La forza popolare della Primavera di Praga 50 anni dopo

Attualità

Ma ormai a chi interessa più? Sono passati 50 anni da quell’agosto in cui il sogno di un  comunismo dal volto umano si infranse in quella piazza disadorna, ma pulsante di idee, di buoni propositi, di infinita speranza. La chiamarono Primavera di Praga per dare gentilezza ad un futuro, dove sarebbe sbocciata la democrazia, dove il dialogo avrebbe preso il posto dell’imposizione, dove l’uguaglianza avrebbe cancellato le differenze sociali. Un lampo, una primavera. E a nulla valse il  sacrificio di  Jan Palach, a nulla valsero gli atti dimostrativi, l’infinita folla silenziosa che si affidava sicura, le dichiarazioni di Dubcek.

Quando la piazza fermò la sua vita /sudava sangue la folla ferita, /quando la fiamma col suo fumo nero /lasciò la terra e si alzò verso il cielo”, cantava Guccini. E ancora “Dimmi chi sono quegli uomini lenti / coi pugni stretti e con l’odio fra denti; /dimmi chi sono quegli uomini stanchi / di chinar la testa e di tirare avanti;/
dimmi chi era che il corpo portava,/la città intera che lo accompagnava:/la città intera che muta lanciava /una speranza nel cielo di Praga”

Jan Palach scrisse poche parole di testamento “”Poiché i nostri popoli sono sull’orlo della disperazione e della rassegnazione, abbiamo deciso di esprimere la nostra protesta e di scuotere la coscienza del popolo. Il nostro gruppo è costituito da volontari, pronti a bruciarsi per la nostra causa. Poiché ho avuto l’onore di estrarre il numero 1, è mio diritto scrivere la prima lettera ed essere la prima torcia umana.
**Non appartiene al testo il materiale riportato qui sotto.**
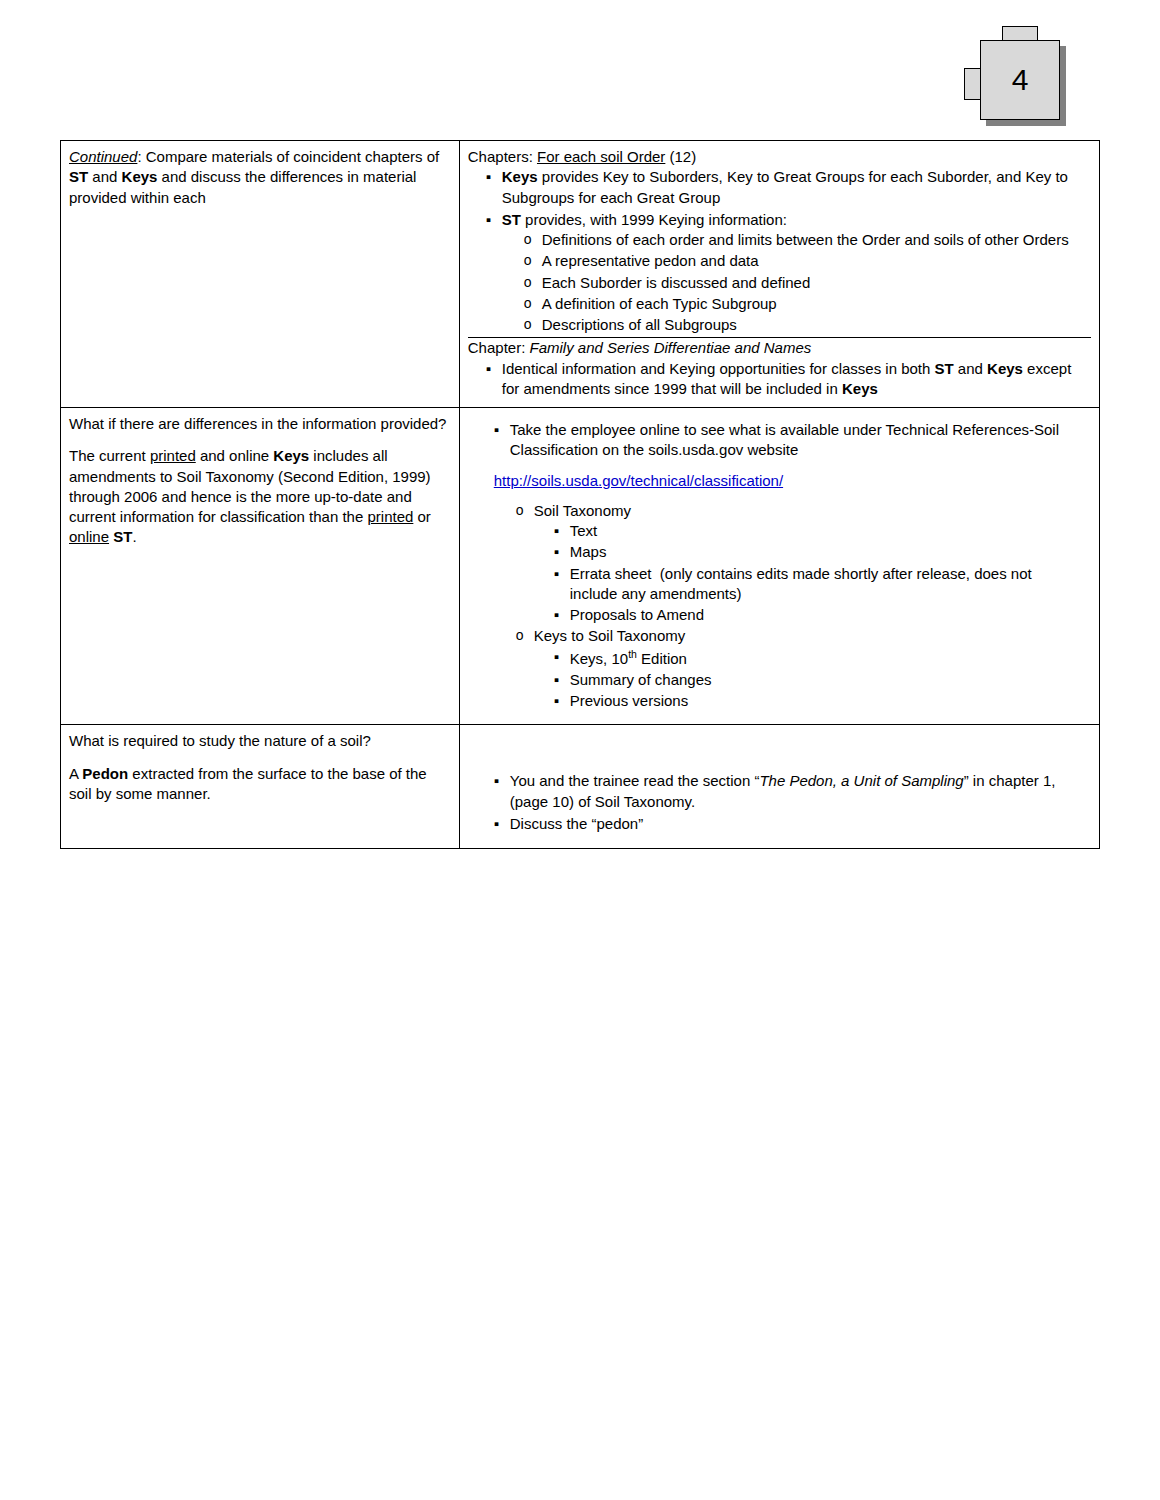4
| Continued : Compare materials of coincident chapters of ST and Keys and discuss the differences in material provided within each | / Chapters: For each soil Order (12) Keys provides Key to Suborders, Key to Great Groups for each Suborder, and Key to Subgroups for each Great Group ST provides, with 1999 Keying information: Definitions of each order and limits between the Order and soils of other Orders A representative pedon and data Each Suborder is discussed and defined A definition of each Typic Subgroup Descriptions of all Subgroups / / Chapter: Family and Series Differentiae and Names Identical information and Keying opportunities for classes in both ST and Keys except for amendments since 1999 that will be included in Keys / |
| What if there are differences in the information provided? The current printed and online Keys includes all amendments to Soil Taxonomy (Second Edition, 1999) through 2006 and hence is the more up-to-date and current information for classification than the printed or online ST . | Take the employee online to see what is available under Technical References-Soil Classification on the soils.usda.gov website http://soils.usda.gov/technical/classification/ Soil Taxonomy Text Maps Errata sheet (only contains edits made shortly after release, does not include any amendments) Proposals to Amend Keys to Soil Taxonomy Keys, 10 th Edition Summary of changes Previous versions |
| What is required to study the nature of a soil? A Pedon extracted from the surface to the base of the soil by some manner. | You and the trainee read the section “ The Pedon, a Unit of Sampling ” in chapter 1, (page 10) of Soil Taxonomy. Discuss the “pedon” |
Noi esigiamo l’abolizione della censura e la proibizione di Zparvy (il giornale delle forze d’occupazione sovietiche). Se le nostre richieste non saranno esaudite entro cinque giorni, il 21 gennaio 1969, e se il nostro popolo non darà un sostegno sufficiente a quelle richieste, con uno sciopero generale e illimitato, una nuova torcia s’infiammerà”.

Il suo gesto fu un gesto di libertà, contro tutte le tirannie, di qualsiasi colore esse abbiano la parvenza. Dopo pochi mesi ritornò il grigio della restaurazione.
Ancora oggi non capisco perché la rivoluzione del ’68 abbia guardato altrove: Jan Palach rimane un eroe senza macchia.